C’est chié !

Toujours provocateur, Andres Serrano expose une série de gros plans sur des étrons.

Jean-Claude Renard  • 2 octobre 2008 abonné·es

Le bougre retors n’en est pas à son premier coup d’essai. Andres Serrano est un récidiviste. Voilà une vingtaine d’années, dans une série basée sur les fluides corporels (le sang, le sperme et l’urine), il avait franchement agacé le puritanisme américain, créant une polémique avec Piss Christ , un crucifix baignant dans une atmosphère amniotique faite d’urine. Articulées autour des oppositions, entre la vie et la mort, le profane et le sacré, ses images suivantes n’ont pas manqué non plus d’irriter. Portraits hiératiques de clodos, de sans-abri, membres du Ku Klux Klan, scènes pornographiques, corps étendus à la morgue. Le photographe hispano-américain n’est pas un innocent. À chaque fois, c’est un parti pris iconographique qui pique dans le lard de la provocation. Une esthétique hors des conventions, hors du politiquement correct.

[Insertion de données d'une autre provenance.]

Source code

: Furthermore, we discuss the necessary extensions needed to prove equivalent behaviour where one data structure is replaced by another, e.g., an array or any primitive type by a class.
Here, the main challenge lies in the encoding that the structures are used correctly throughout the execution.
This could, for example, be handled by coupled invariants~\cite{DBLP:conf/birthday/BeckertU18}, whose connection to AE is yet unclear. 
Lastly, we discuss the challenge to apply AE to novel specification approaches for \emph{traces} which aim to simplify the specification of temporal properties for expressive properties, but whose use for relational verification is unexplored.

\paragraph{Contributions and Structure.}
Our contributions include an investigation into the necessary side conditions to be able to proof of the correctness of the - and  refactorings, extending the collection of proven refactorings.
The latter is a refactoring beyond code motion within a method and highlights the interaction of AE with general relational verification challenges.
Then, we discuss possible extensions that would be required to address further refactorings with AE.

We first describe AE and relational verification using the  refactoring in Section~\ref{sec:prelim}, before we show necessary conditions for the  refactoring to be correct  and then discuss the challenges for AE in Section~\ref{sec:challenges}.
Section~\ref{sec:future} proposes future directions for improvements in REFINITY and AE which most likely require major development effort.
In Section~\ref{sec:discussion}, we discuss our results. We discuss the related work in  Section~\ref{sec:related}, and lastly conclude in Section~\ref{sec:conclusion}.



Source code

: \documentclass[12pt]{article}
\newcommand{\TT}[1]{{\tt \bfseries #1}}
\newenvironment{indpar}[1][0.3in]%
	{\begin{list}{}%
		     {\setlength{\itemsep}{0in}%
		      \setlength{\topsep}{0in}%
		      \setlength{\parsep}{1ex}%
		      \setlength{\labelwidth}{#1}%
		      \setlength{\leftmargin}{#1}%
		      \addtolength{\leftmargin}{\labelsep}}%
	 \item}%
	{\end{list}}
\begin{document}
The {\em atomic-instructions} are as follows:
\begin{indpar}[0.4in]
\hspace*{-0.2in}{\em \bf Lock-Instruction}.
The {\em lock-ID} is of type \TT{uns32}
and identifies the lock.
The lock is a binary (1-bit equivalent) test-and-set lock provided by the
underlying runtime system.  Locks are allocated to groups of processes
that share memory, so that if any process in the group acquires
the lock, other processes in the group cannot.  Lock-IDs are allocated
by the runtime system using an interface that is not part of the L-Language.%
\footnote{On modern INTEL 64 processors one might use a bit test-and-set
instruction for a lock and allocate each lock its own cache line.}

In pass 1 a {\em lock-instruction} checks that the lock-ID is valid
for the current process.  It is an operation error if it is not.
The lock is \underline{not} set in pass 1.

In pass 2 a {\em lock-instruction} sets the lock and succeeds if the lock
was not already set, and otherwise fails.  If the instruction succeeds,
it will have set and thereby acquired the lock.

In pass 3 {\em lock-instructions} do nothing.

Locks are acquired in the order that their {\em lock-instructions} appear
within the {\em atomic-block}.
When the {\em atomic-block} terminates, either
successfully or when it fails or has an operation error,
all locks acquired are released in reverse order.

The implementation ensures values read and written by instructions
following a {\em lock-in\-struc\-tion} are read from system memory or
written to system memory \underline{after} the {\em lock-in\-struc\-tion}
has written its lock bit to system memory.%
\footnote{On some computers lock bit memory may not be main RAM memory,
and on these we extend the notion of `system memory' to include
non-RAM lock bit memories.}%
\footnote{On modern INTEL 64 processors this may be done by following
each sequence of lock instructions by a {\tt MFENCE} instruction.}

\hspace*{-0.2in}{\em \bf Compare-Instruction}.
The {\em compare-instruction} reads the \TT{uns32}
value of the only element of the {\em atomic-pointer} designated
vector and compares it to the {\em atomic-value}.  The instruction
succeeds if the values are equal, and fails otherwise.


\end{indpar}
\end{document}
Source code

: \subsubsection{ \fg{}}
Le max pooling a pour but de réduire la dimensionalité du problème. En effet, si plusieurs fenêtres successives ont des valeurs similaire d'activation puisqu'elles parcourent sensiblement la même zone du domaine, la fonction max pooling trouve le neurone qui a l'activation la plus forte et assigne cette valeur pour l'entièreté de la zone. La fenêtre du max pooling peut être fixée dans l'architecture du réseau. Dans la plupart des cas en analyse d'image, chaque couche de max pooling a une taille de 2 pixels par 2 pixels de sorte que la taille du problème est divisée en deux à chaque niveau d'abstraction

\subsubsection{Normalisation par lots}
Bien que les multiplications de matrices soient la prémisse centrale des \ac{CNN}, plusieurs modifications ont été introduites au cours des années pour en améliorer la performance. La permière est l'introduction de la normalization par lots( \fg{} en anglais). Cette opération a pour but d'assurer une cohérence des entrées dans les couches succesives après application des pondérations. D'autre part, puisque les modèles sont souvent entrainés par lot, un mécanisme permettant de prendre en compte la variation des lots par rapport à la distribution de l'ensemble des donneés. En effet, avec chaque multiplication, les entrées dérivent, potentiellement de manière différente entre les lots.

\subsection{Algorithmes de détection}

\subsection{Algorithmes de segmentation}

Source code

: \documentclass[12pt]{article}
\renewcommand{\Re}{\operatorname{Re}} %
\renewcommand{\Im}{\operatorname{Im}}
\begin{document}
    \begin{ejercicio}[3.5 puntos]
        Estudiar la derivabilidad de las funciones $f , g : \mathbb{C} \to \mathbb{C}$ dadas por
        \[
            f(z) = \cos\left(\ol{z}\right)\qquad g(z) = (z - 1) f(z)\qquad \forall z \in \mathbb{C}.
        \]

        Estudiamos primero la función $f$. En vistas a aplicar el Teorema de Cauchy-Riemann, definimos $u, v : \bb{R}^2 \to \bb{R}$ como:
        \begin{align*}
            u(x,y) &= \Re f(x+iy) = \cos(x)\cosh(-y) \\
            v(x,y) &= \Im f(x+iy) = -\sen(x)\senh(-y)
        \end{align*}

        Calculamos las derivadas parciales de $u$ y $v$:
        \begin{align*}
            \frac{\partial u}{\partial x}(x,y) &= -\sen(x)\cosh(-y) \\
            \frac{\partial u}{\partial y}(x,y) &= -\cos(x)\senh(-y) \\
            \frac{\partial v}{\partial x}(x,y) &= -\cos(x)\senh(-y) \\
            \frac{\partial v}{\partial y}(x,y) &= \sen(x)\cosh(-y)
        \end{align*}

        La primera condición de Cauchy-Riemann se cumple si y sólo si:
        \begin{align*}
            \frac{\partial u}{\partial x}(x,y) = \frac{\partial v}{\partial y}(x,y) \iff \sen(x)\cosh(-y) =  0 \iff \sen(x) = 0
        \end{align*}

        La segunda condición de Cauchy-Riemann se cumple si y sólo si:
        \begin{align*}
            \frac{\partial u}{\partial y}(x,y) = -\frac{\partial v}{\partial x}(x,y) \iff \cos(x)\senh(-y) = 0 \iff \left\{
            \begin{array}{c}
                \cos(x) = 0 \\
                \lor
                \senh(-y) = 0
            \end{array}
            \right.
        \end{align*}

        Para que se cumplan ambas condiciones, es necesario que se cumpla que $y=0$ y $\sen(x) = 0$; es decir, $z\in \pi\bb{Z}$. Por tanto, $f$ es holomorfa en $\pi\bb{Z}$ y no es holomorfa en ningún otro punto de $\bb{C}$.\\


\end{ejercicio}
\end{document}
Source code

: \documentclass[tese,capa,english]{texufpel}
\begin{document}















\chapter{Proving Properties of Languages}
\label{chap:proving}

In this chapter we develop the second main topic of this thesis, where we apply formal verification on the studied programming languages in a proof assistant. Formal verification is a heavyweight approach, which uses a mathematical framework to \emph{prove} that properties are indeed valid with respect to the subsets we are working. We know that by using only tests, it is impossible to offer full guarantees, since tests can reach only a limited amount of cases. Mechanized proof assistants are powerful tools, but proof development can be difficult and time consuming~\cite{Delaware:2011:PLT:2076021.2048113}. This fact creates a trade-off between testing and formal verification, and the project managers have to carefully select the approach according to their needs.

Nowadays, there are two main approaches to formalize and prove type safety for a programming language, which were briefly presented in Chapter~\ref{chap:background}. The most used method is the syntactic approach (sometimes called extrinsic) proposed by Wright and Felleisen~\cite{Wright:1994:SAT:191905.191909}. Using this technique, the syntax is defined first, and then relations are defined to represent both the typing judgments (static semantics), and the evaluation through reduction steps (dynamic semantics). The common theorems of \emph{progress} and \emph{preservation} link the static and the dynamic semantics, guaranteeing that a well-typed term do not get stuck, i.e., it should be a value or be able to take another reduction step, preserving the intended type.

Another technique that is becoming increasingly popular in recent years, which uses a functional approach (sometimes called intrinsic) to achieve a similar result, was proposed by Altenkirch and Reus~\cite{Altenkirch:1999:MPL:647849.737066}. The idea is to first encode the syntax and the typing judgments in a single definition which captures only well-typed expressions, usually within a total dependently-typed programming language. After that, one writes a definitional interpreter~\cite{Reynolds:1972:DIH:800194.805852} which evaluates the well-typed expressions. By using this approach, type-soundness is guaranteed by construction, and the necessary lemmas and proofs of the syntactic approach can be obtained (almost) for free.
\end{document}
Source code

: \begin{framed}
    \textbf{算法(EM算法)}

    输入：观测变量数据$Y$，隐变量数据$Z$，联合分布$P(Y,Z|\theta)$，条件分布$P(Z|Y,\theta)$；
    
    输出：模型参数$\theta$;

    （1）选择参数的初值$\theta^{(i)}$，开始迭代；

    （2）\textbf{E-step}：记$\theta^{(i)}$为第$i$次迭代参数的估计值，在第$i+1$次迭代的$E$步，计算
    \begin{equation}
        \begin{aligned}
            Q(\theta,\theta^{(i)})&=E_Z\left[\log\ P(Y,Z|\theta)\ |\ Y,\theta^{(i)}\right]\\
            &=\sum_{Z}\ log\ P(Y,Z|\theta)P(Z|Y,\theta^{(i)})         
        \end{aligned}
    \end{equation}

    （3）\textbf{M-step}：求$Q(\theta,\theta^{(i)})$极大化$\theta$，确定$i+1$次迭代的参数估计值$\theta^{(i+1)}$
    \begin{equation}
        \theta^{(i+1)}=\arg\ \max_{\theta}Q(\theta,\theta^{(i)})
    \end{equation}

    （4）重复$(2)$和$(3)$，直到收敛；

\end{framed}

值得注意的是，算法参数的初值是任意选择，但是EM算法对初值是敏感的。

Serrano n’est évidemment pas le premier turbulent si l’on songe à l’urinoir de Duchamp, aux performances sanguinaires et fécales des actionnistes viennois. Dans cet état d’esprit, cette volonté de briser les tabous, Andres Serrano revient sur les cimaises, à la galerie Yvon Lambert à Paris. Avec une série dont le titre a le mérite d’être clair : Shit . Soit cinquante-deux grandes photographies en couleur, toutes accolées le long de trois murs d’une vaste salle. Cinquante-deux images et autant d’étrons donc, saisis (croqués dirait-on) en gros plans. Parfois, on y distingue une mouche, forcément. Sur fond acidulé, elles donnent l’impression de natures mortes. Qui n’en sont pas moins choquantes, brutales mais interrogent le regard. Qui imposent aussi une réflexion sur les limites, le tolérable et l’intolérable. Pour Serrano, dans la logique de son travail sur les sans-abri ou à la morgue, désacralisant l’œuvre d’art, il s’agit toujours de montrer ce qui précisément ne s’expose pas. En laissant entendre quelque chose comme « démerdez-vous ! ».